MB/8 Club Poland - Klub i forum miłośników samochodów Mercedes-Benz https://www.forum.w114-115.org.pl/ |
|
[W124] grzeje non stop https://www.forum.w114-115.org.pl/viewtopic.php?f=25&t=18509 |
Strona 1 z 2 |
Autor: | wodzu [ czw kwie 27, 2006 11:08 pm ] |
Tytuł: | [W124] grzeje non stop |
witam miałem poszukać Cytuj: Wpisz w wyszukiwarkie "elektrozawór".

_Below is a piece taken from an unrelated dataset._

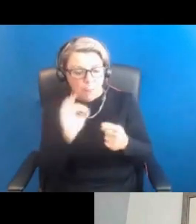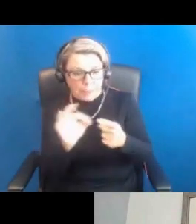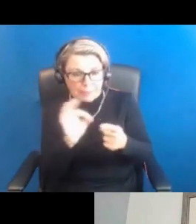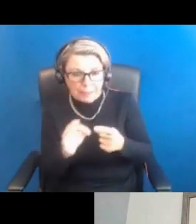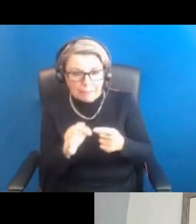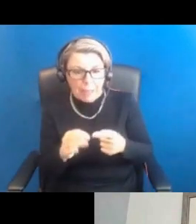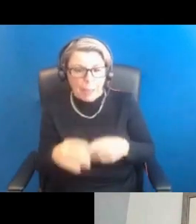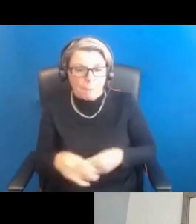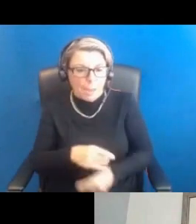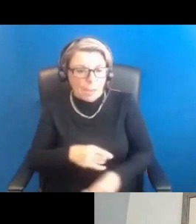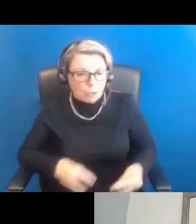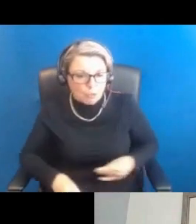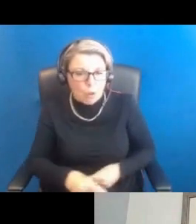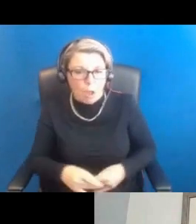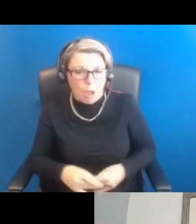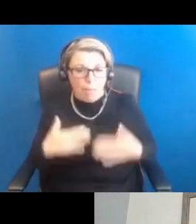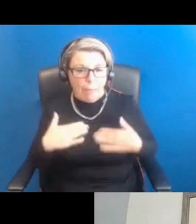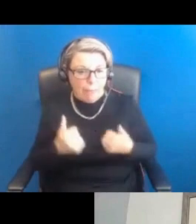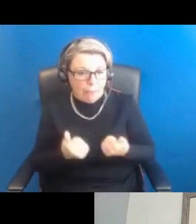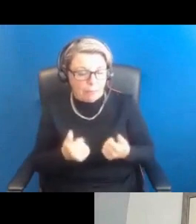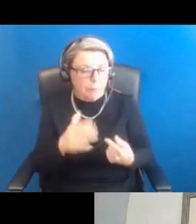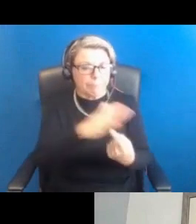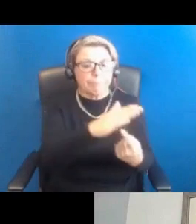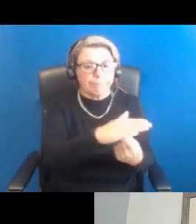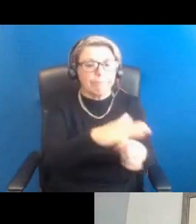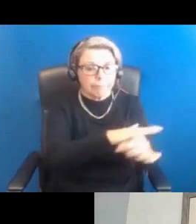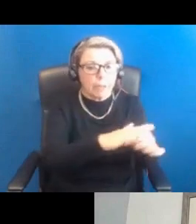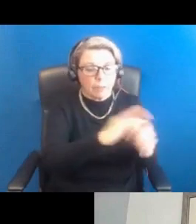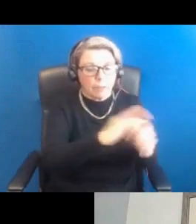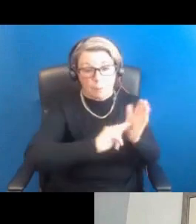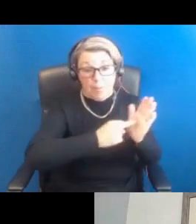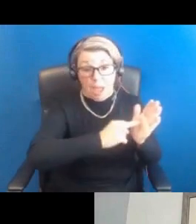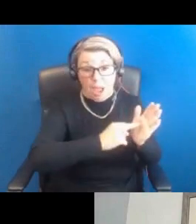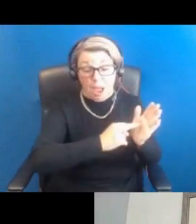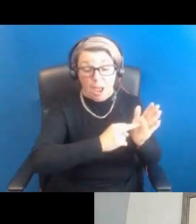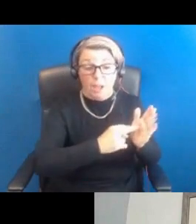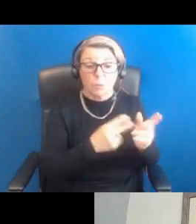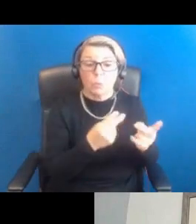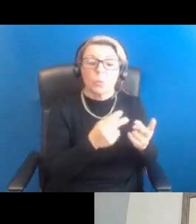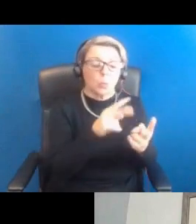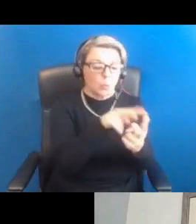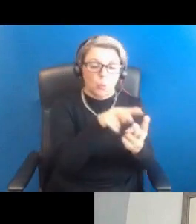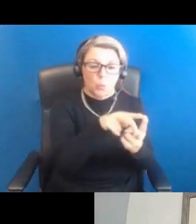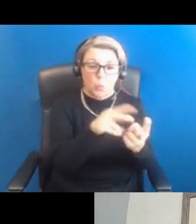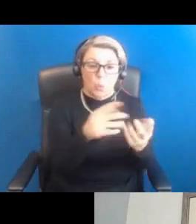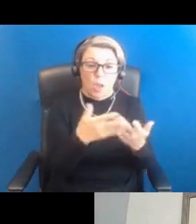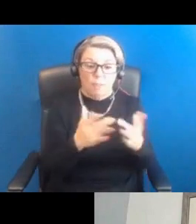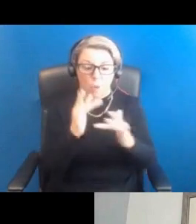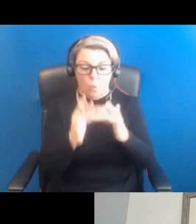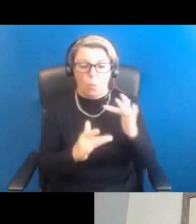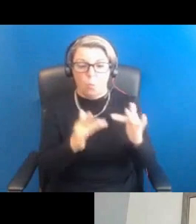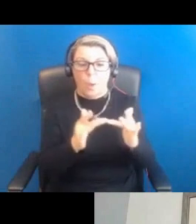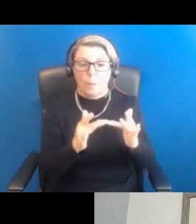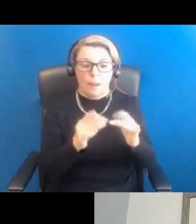health, which is a priority area on the plan. And we've hosted two other webinars with a focus on periods and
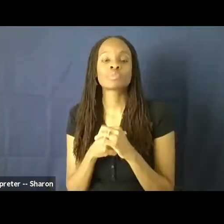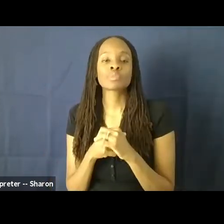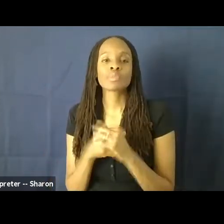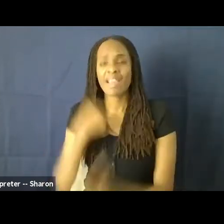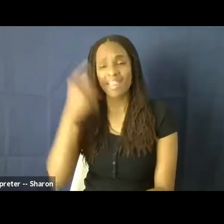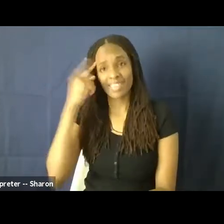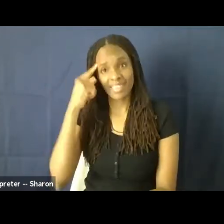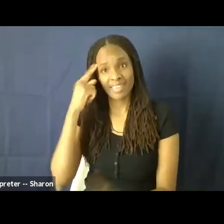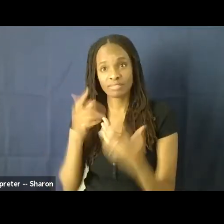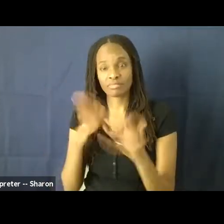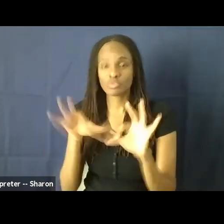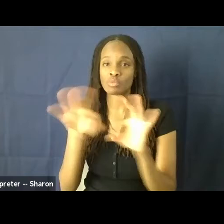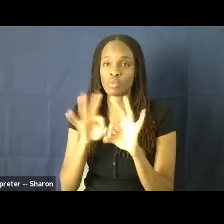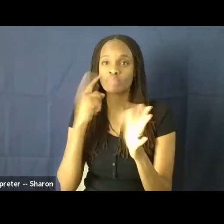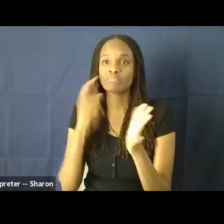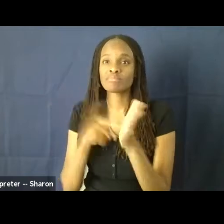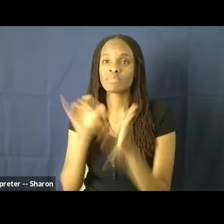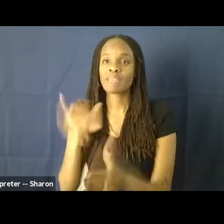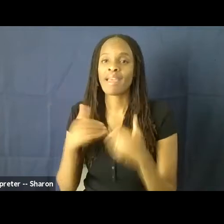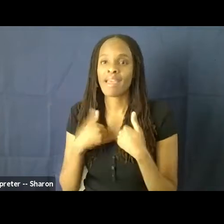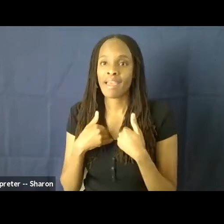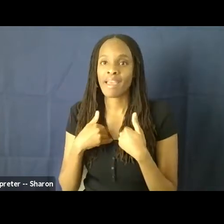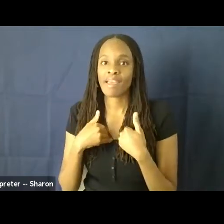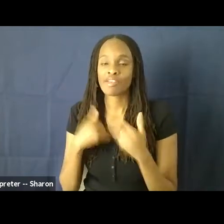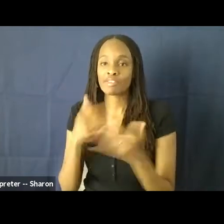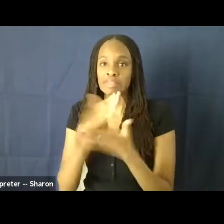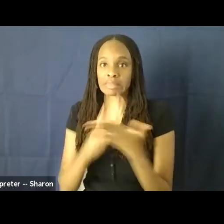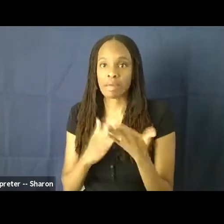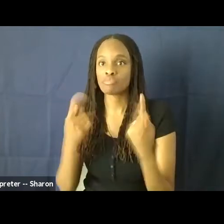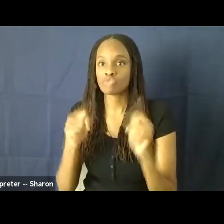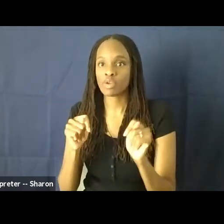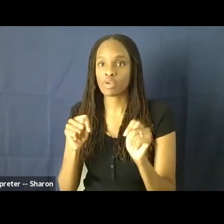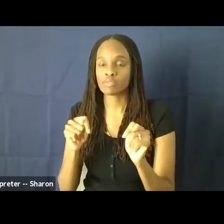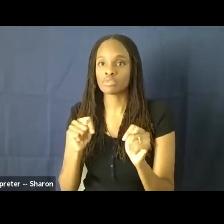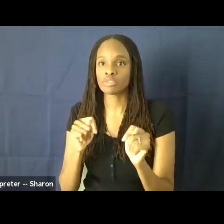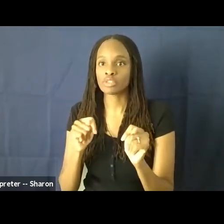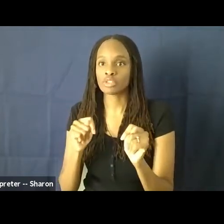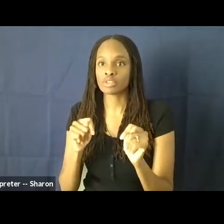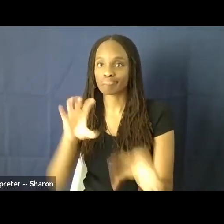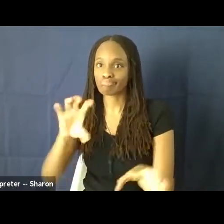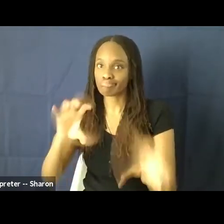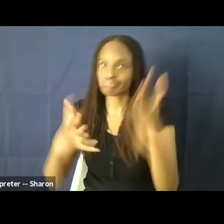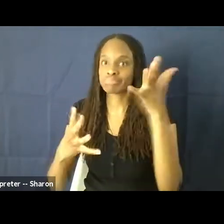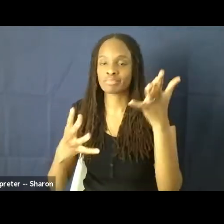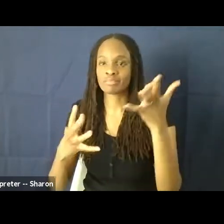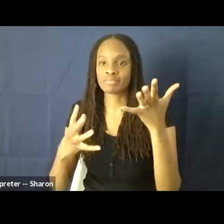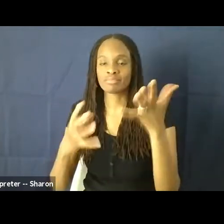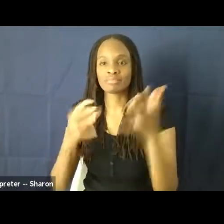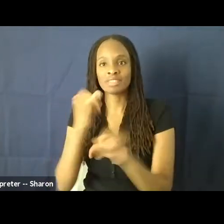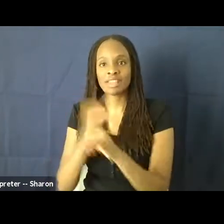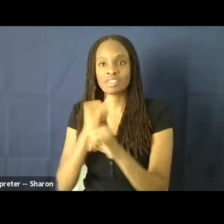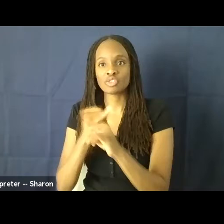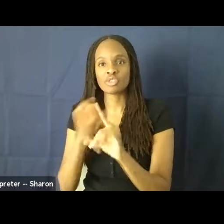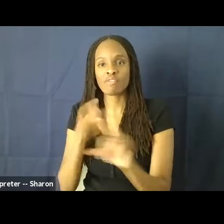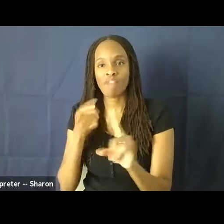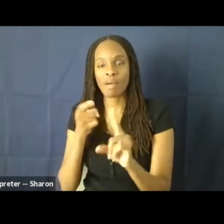it's important to acknowledge that there are those trying to disrupt the industry from without. And within. And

to rada z innego wątku ale szukam i nic co by dotyczyło ogrzewania. objaw: mimo skręcenia pokręteł na zero. dalej grzeje brr a tu coraz cieplej ![]() na forum mb.org znalazłem podobny problem ale właściwie nie wyjaśniony. |
Autor: | Rybaczenkow [ czw kwie 27, 2006 11:27 pm ] |
Tytuł: | |
mam to samo w w126 i nie wiem jak sie z tym uporac ![]() |
Autor: | Croolick [ czw kwie 27, 2006 11:41 pm ] |
Tytuł: | |
Chłopaki, wrzućcie do szukaja hasło "ogrzewanie", jest co najmniej kilka wątków pt. ogrzewanie w w124 albo w126. Podłubać wreszcie tematów,potem w aucie i daję 90% że rozwiążecie problem. ![]() P.Sdokładnie to powinno chyba być zawór elektromagnetyczny ![]() |
Autor: | Pioterek [ czw kwie 27, 2006 11:48 pm ] |
Tytuł: | |
wodzu pisze: mimo skręcenia pokręteł na zero. dalej grzeje brr a tu coraz cieplej )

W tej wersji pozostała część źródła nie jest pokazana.